■ Material for the task:
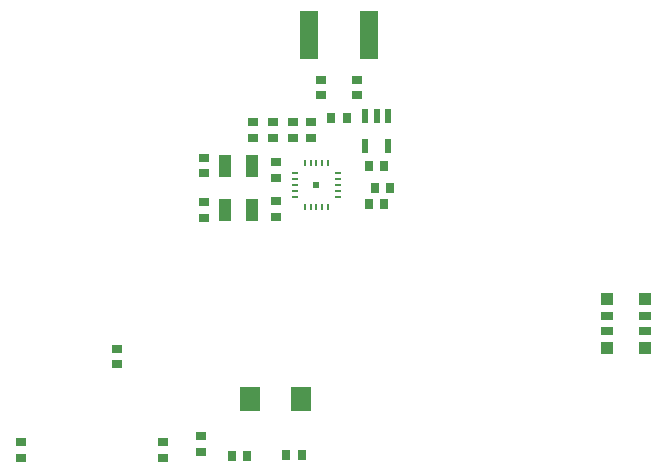
<source format=gbp>
G75*
%MOIN*%
%OFA0B0*%
%FSLAX24Y24*%
%IPPOS*%
%LPD*%
%AMOC8*
5,1,8,0,0,1.08239X$1,22.5*
%
%ADD10R,0.0700X0.0800*%
%ADD11R,0.0276X0.0354*%
%ADD12R,0.0354X0.0276*%
%ADD13R,0.0600X0.1600*%
%ADD14R,0.0217X0.0472*%
%ADD15R,0.0433X0.0748*%
%ADD16R,0.0197X0.0197*%
%ADD17R,0.0080X0.0190*%
%ADD18R,0.0190X0.0080*%
%ADD19R,0.0413X0.0429*%
%ADD20R,0.0413X0.0280*%
D10*
X013581Y003951D03*
X015281Y003951D03*
D11*
X015317Y002100D03*
X014805Y002100D03*
X013506Y002061D03*
X012994Y002061D03*
X017561Y010447D03*
X018073Y010447D03*
X018270Y010998D03*
X017758Y010998D03*
X017561Y011706D03*
X018073Y011706D03*
X016813Y013321D03*
X016301Y013321D03*
D12*
X005967Y002002D03*
X005967Y002514D03*
X009156Y005112D03*
X009156Y005624D03*
X011951Y002710D03*
X011951Y002199D03*
X010691Y002002D03*
X010691Y002514D03*
X012069Y009994D03*
X012069Y010506D03*
X012069Y011490D03*
X012069Y012002D03*
X013683Y012671D03*
X013683Y013183D03*
X014352Y013183D03*
X014352Y012671D03*
X015022Y012671D03*
X015612Y012671D03*
X015612Y013183D03*
X015022Y013183D03*
X015967Y014088D03*
X015967Y014600D03*
X017148Y014600D03*
X017148Y014088D03*
X014471Y011844D03*
X014471Y011332D03*
X014471Y010545D03*
X014471Y010033D03*
D13*
X015573Y016077D03*
X017573Y016077D03*
D14*
X017443Y013399D03*
X017817Y013399D03*
X018191Y013399D03*
X018191Y012376D03*
X017443Y012376D03*
D15*
X013663Y011726D03*
X012758Y011726D03*
X012758Y010269D03*
X013663Y010269D03*
D16*
X015809Y011077D03*
D17*
X015809Y011807D03*
X015614Y011807D03*
X015414Y011807D03*
X016004Y011807D03*
X016204Y011807D03*
X016204Y010347D03*
X016004Y010347D03*
X015809Y010347D03*
X015614Y010347D03*
X015414Y010347D03*
D18*
X015079Y010682D03*
X015079Y010882D03*
X015079Y011077D03*
X015079Y011272D03*
X015079Y011472D03*
X016539Y011472D03*
X016539Y011272D03*
X016539Y011077D03*
X016539Y010882D03*
X016539Y010682D03*
D19*
X025484Y007301D03*
X026764Y007301D03*
X026764Y005640D03*
X025484Y005640D03*
D20*
X025484Y006218D03*
X025484Y006718D03*
X026764Y006718D03*
X026764Y006218D03*
M02*

</source>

■ Exercise: In the listing above, find the line with "X015079Y011077D03*" and set down that line and all after it exactly, through the final line.

■ Exercise response:
X015079Y011077D03*
X015079Y011272D03*
X015079Y011472D03*
X016539Y011472D03*
X016539Y011272D03*
X016539Y011077D03*
X016539Y010882D03*
X016539Y010682D03*
D19*
X025484Y007301D03*
X026764Y007301D03*
X026764Y005640D03*
X025484Y005640D03*
D20*
X025484Y006218D03*
X025484Y006718D03*
X026764Y006718D03*
X026764Y006218D03*
M02*

</source>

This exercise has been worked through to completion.